L'association APA fait état d'une hausse de 10% des accidents et blessures non-intentionnelles d'enfants entre 2007 et 2012. 2007 est aussi, coïncidence ou pas, la date d'introduction d'un smartphone célèbre sur le marché. Une explication qui a été avancée est que en présence d'un smartphone, les enfants entrent en compétition pour recevoir l'attention des parents, se comportant alors de manière plus dangereuse.

Un risque moindre mais aussi réel concerne le lieu de travail, car il semblerait que le simple fait d'apprendre qu'un message soit apparu sur notre smartphone réduise notre concentration et nos performances. Enfin dans les cas plus graves, il existe une pathologie maintenant reconnue d'addiction à internet, pour laquelle les adolescents sont plus à risque. Cette pathologie se caractérise entre autre par une diminution de la connectivité fonctionnelle entre les parties corticales et sous-corticales du cerveau, en particulier vers le putamen, une structure qui est impliquée dans différents types d'apprentissage.

Quelles solutions proposez-vous aux personnes ayant l'habitude d'utiliser leur smartphone/tablette en faisant autre chose à côté ?

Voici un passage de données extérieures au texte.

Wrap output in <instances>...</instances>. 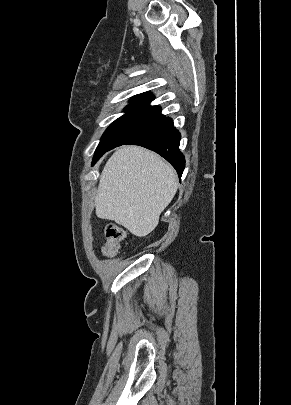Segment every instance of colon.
<instances>
[{
	"mask_svg": "<svg viewBox=\"0 0 291 405\" xmlns=\"http://www.w3.org/2000/svg\"><path fill=\"white\" fill-rule=\"evenodd\" d=\"M106 241L102 252L106 257H115L124 241V230L115 224H109L105 228Z\"/></svg>",
	"mask_w": 291,
	"mask_h": 405,
	"instance_id": "1",
	"label": "colon"
}]
</instances>
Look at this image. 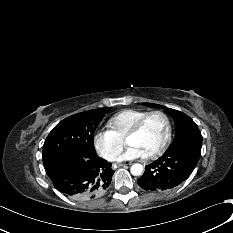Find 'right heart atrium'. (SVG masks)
I'll return each mask as SVG.
<instances>
[{"label": "right heart atrium", "mask_w": 233, "mask_h": 233, "mask_svg": "<svg viewBox=\"0 0 233 233\" xmlns=\"http://www.w3.org/2000/svg\"><path fill=\"white\" fill-rule=\"evenodd\" d=\"M93 144L97 152L105 159L114 161L120 155L124 142L111 130L98 131L93 136Z\"/></svg>", "instance_id": "obj_1"}]
</instances>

Il faut établir des règles d'usage très strictes avec nos objets connectés, et s'y tenir. En particulier quand les enfants sont impliqués, aménager des plages horaires sans connection paraît essentiel. Pour ceux et celles qui le peuvent, éteindre complètement son smartphone/tablette, peut-être en redonnant une place dans la maison à des objets peu ou pas connectés et moins polyvalents, comme téléphone fixe, livres, appareils photos.

Existe-t-il tout de même des activités que l'on peut faire correctement tout en utilisant son smartphone ?

Oui, et pour revenir à l'éducation parentale, même si il est préférable de minimiser le temps d'écran avec les enfants, tout n'est pas à jeter: la tablette offre aussi de vraies opportunités éducatives. Si écran il doit vraiment y avoir, pourquoi ne pas engager simplement une activité commune avec l'enfant sur tablette? Il existe de très nombreux jeux éducatifs sur ce support, des jeux souvent remarquables d'ingéniosité, certains provenants en fait de laboratoires de neuroscience qui sont au premier plan dans la compréhension de l'apprentissage de la lecture ou du calcul. Je pense notamment à "La course aux nombres", disponible aussi en anglais, et dont on a pu montrer scientifiquement qu'il améliore la compréhension des nombres chez les enfants en maternelle.